* DOCUMENT:
## Abstract

We numerically demonstrate the generation of wide-band laser chaos with flat power spectrum in a 2D circular-side hexagonal resonator (CSHR) microlaser subject to long-cavity optical feedback. The bandwidth and flatness of the chaotic power spectrum are investigated under different bias currents and optical feedback rates. Under low bias current, the bandwidth under an optimized optical feedback rate increases obviously as raising bias current and the power spectrum flatten simultaneously. Under high bias current, the optimized bandwidth gradually tends toward stabilization, with corresponding flatness less than 5 dB. We compare the chaotic power spectra with small-signal modulation response (SSR) curves under different bias currents. It can be concluded that wide-band and flat SSR indicates wide-band and flat chaotic power spectrum. This work argues that we can enhance laser chaos by using a laser device with wide-band and flat SSR and simple optical feedback configuration, which is significantly beneficial to synchronization-based applications including chaos communication and key distribution

© 2020 Optical Society of America under the terms of the OSA Open Access Publishing Agreement

## 1. Introduction

Laser chaos has attracted many research interests, which can find important applications in secure communication [1–4], physical random bit generation [5–7], key distribution [8,9], lidar ranging [10], and optical time domain reflectometers [11,12]. Distributed feedback (DFB) semiconductor laser with an external-cavity optical feedback from a mirror is usually used as chaotic light source due to dynamical complexity and simple configuration capable of photonic integration [13]. However, in DFB semiconductor laser, chaos oscillation typically has a sharp power spectrum with a limited bandwidth of a few gigahertz. The non-uniform spectral density and limited bandwidth seriously restrict the encryption speed of chaos communication and key distribution speed.

* GIVEN DATA:

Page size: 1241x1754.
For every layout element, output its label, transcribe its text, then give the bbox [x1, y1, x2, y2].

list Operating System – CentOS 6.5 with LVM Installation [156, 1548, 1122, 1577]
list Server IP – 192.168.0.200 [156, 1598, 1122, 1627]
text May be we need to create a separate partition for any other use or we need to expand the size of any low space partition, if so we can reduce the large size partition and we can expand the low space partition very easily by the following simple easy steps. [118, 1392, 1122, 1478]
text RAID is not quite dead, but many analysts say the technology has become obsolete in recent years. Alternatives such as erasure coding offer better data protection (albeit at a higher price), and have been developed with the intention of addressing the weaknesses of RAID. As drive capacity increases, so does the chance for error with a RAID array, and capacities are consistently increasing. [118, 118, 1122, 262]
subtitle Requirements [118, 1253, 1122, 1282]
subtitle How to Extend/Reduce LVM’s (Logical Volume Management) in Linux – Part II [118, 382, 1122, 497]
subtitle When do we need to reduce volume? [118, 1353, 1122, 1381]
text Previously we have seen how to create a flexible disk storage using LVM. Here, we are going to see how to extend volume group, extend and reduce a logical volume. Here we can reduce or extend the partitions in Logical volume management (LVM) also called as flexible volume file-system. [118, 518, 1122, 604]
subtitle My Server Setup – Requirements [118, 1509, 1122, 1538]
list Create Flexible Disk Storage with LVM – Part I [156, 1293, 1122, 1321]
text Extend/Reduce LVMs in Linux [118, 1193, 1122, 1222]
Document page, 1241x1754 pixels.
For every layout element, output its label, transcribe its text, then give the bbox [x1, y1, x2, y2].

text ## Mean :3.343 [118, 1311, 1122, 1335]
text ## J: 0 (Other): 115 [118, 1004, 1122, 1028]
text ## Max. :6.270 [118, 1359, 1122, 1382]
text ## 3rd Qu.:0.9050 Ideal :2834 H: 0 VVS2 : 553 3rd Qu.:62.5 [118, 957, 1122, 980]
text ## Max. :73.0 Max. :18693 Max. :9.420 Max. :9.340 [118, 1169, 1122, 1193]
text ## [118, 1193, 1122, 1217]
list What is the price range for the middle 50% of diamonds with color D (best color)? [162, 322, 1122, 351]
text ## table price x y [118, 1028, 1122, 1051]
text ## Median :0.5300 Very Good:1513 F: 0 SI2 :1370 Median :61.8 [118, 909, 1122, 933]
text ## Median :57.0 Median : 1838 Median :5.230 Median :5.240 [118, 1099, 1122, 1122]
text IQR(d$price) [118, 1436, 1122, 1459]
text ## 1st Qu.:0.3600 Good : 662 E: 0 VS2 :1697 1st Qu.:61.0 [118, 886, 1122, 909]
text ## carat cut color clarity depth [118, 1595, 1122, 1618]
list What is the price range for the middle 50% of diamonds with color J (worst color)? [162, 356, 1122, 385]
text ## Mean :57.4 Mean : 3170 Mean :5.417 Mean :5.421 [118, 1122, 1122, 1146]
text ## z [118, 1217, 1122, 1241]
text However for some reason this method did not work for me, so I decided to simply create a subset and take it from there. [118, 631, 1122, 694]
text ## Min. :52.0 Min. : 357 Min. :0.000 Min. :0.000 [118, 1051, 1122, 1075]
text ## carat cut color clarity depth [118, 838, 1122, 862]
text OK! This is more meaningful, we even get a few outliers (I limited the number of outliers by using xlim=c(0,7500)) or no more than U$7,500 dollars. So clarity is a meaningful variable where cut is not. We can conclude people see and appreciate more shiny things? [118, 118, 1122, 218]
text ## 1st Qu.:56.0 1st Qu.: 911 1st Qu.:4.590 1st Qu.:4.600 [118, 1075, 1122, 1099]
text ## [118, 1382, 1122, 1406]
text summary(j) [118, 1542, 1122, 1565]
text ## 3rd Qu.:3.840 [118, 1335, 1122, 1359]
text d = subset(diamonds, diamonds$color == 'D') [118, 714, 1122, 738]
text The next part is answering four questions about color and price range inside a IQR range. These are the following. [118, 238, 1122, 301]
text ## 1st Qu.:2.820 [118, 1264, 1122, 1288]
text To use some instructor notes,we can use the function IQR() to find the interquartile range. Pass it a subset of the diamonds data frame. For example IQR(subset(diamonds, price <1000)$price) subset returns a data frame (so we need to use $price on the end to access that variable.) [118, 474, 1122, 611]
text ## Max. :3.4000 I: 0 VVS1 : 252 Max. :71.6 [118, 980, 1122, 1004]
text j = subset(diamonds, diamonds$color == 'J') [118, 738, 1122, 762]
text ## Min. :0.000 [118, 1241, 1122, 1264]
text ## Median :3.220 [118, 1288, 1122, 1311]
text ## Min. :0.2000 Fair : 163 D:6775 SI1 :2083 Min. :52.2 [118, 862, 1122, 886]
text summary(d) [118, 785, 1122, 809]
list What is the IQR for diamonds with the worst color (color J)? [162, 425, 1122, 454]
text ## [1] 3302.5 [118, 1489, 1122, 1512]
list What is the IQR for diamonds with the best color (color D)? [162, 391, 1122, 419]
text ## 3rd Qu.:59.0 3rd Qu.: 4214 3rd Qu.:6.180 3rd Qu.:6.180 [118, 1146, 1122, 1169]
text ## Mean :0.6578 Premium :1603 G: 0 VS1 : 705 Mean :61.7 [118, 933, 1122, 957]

* GIVEN REQUEST 1: Reproduce part of the laser chaos article word for word, starting at the words "Laser chaos has" and stopping after "key distribution speed.".
* GIVEN REQUEST 2: List every application of laser chaos named in the first sentence of the introduction in the laser chaos article.
Use only the laser chaos article and ignore the records.

* EXERCISE RESPONSE 1:
Laser chaos has attracted many research interests, which can find important applications in secure communication [1–4], physical random bit generation [5–7], key distribution [8,9], lidar ranging [10], and optical time domain reflectometers [11,12]. Distributed feedback (DFB) semiconductor laser with an external-cavity optical feedback from a mirror is usually used as chaotic light source due to dynamical complexity and simple configuration capable of photonic integration [13]. However, in DFB semiconductor laser, chaos oscillation typically has a sharp power spectrum with a limited bandwidth of a few gigahertz. The non-uniform spectral density and limited bandwidth seriously restrict the encryption speed of chaos communication and key distribution speed.

* EXERCISE RESPONSE 2:
- Secure communication
- Physical random bit generation
- Key distribution
- Lidar ranging
- Optical time domain reflectometers